(Beginning of Data for the task)

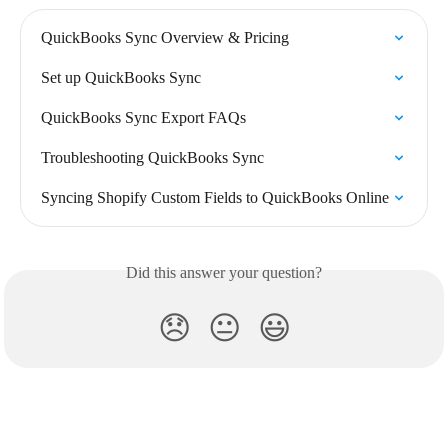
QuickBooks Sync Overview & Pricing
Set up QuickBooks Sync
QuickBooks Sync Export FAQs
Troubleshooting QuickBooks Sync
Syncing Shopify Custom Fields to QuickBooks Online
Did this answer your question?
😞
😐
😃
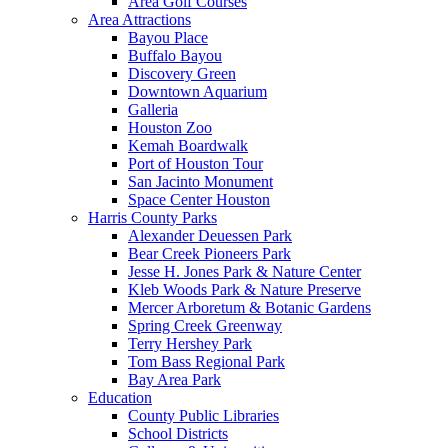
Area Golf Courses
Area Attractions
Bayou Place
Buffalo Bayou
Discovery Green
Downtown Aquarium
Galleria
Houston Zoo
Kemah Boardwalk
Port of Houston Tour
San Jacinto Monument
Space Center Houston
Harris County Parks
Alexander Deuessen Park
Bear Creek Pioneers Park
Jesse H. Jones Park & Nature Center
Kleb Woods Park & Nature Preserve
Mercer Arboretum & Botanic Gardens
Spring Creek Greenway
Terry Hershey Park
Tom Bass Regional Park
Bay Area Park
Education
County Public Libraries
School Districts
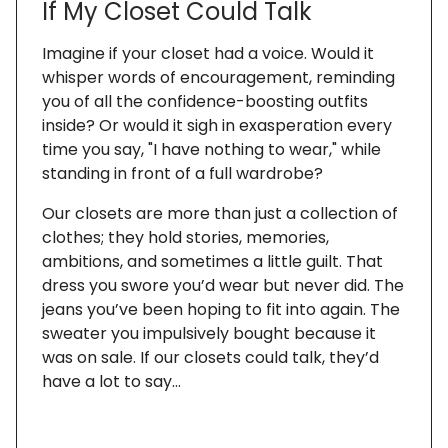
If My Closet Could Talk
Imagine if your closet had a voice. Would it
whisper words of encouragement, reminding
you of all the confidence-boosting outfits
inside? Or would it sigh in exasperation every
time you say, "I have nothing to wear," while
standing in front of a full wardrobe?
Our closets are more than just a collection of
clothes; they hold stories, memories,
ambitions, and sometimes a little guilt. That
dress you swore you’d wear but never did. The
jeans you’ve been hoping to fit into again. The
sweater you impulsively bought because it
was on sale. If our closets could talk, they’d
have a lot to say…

(End of Data for the task)

- Exercise: Could you retype the data word for word, starting at the line that contains "If My Closet Could Talk" and continuing through the final line of the data?

- Solution to this exercise:
If My Closet Could Talk
Imagine if your closet had a voice. Would it
whisper words of encouragement, reminding
you of all the confidence-boosting outfits
inside? Or would it sigh in exasperation every
time you say, "I have nothing to wear," while
standing in front of a full wardrobe?
Our closets are more than just a collection of
clothes; they hold stories, memories,
ambitions, and sometimes a little guilt. That
dress you swore you’d wear but never did. The
jeans you’ve been hoping to fit into again. The
sweater you impulsively bought because it
was on sale. If our closets could talk, they’d
have a lot to say…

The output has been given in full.